Monocular Localization with Semantics Map for Autonomous Vehicles
Jixiang Wan, Xudong Zhang, Shuzhou Dong, Yuwei Zhang, Yuchen Yang, Ruoxi Wu, Ye Jiang, Jijunnan Li, Jinquan Lin, Ming Yang
TL;DR
This work tackles robust monocular localization for autonomous driving by leveraging stable semantic cues instead of fragile texture features. It proposes a lightweight two-stage pipeline: offline construction of a global semantic map from LiDAR data and online monocular localization via semantic feature data association, aided by an enhanced IPM that compensates for vehicle-induced orientation changes. The optimization fuses lane markings and pole-like objects with a prior pose using nonlinear least squares, achieving competitive accuracy while dramatically reducing map size compared to dense SLAM baselines. Evaluations on KAIST Urban data and a self-recorded industrial-park dataset demonstrate strong translation and rotation performance and practical real-time operation, highlighting the method’s potential for scalable, low-cost autonomous driving localization. The work advances semantic-map–based localization by combining lightweight segmentation, BEV mapping, and robust feature matching with a global optimization framework.
Abstract
Accurate and robust localization remains a significant challenge for autonomous vehicles.

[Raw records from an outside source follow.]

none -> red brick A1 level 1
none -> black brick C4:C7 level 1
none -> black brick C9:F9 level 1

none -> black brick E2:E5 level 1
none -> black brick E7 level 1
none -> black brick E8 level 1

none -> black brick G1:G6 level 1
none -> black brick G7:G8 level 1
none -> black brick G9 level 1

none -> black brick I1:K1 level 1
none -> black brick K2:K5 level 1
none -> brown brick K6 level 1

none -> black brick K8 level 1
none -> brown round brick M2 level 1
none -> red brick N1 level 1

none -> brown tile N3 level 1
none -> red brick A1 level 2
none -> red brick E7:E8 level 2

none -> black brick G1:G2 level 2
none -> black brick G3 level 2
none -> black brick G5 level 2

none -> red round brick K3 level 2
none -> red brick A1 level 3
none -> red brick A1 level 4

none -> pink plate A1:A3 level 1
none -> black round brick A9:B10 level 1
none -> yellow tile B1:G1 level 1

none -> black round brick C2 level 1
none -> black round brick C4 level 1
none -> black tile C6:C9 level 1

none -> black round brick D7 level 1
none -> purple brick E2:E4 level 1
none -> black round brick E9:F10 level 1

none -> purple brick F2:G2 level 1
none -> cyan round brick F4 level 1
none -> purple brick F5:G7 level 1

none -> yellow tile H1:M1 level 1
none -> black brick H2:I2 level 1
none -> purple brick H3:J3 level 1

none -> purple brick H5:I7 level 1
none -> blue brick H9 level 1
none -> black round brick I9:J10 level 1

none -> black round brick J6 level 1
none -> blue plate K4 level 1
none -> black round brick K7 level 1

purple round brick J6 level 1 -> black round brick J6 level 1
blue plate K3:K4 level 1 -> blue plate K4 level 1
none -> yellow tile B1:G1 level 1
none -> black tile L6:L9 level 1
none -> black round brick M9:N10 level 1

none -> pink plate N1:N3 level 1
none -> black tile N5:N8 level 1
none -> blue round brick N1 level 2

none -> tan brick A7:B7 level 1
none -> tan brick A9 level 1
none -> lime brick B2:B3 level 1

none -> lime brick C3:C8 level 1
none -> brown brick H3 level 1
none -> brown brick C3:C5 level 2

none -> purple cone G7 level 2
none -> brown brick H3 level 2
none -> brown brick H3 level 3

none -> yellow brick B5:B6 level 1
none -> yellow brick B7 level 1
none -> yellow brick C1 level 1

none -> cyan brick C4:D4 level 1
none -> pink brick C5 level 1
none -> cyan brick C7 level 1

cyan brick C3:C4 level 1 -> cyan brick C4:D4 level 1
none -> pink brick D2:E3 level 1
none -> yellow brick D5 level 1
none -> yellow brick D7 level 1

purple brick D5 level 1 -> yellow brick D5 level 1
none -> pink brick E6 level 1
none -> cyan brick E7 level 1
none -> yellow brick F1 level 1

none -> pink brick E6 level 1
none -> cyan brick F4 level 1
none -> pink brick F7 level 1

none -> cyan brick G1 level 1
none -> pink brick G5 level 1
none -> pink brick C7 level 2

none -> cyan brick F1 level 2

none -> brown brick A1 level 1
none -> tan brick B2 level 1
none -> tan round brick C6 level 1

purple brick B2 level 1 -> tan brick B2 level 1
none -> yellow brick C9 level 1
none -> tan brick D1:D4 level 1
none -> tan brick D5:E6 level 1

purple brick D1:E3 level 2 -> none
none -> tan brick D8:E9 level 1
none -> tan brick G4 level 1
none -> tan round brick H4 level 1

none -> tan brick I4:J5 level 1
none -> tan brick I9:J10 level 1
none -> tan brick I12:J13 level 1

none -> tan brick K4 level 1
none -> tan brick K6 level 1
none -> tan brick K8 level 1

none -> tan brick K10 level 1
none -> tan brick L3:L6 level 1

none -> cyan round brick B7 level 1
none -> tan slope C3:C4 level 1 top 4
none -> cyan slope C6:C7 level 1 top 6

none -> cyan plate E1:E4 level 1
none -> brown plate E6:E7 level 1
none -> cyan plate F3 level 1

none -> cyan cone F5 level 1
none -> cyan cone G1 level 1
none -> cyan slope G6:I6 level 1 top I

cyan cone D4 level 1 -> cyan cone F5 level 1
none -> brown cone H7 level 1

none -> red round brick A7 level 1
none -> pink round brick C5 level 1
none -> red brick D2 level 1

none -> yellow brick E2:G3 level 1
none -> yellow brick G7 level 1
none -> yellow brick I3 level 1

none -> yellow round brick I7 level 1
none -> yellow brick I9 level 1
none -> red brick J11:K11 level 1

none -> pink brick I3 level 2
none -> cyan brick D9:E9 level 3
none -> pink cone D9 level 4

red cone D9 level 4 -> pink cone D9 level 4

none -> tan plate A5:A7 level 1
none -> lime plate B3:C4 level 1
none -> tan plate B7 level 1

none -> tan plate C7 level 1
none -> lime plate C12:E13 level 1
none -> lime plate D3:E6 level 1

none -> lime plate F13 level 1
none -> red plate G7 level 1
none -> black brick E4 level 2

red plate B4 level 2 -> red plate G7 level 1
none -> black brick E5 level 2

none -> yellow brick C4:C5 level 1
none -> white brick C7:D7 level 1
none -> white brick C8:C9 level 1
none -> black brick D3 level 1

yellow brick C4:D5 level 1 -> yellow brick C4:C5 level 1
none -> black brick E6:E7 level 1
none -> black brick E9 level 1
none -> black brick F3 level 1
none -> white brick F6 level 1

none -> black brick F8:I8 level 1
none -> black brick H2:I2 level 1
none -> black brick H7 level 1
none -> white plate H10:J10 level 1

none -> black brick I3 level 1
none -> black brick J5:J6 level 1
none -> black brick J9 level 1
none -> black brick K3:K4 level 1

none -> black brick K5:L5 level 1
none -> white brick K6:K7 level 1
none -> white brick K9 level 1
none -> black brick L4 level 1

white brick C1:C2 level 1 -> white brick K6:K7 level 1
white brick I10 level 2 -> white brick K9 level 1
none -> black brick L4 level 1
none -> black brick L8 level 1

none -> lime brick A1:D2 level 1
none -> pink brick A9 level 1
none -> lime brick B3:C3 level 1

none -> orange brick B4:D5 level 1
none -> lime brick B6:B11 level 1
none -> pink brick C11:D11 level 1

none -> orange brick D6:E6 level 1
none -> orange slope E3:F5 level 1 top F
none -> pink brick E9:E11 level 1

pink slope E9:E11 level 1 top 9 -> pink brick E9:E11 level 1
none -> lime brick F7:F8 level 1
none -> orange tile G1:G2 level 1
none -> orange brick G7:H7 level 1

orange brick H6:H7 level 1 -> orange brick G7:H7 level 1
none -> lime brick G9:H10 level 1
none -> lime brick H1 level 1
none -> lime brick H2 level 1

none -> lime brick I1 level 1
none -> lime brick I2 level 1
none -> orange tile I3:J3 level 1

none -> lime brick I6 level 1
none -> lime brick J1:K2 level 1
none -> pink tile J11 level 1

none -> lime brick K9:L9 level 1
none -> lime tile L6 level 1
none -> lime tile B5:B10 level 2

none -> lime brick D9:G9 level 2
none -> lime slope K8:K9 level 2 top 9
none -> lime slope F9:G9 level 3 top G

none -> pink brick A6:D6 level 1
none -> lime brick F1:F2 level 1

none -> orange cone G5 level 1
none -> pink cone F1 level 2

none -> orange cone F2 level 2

The cost of sensors and limitations in local computational efficiency make it difficult to scale to large commercial applications. Traditional vision-based approaches focus on texture features that are susceptible to changes in lighting, season, perspective, and appearance. Additionally, the large storage size of maps with descriptors and complex optimization processes hinder system performance. To balance efficiency and accuracy, we propose a novel lightweight visual semantic localization algorithm that employs stable semantic features instead of low-level texture features. First, semantic maps are constructed offline by detecting semantic objects, such as ground markers, lane lines, and poles, using cameras or LiDAR sensors. Then, online visual localization is performed through data association of semantic features and map objects. We evaluated our proposed localization framework in the publicly available KAIST Urban dataset and in scenarios recorded by ourselves. The experimental results demonstrate that our method is a reliable and practical localization solution in various autonomous driving localization tasks.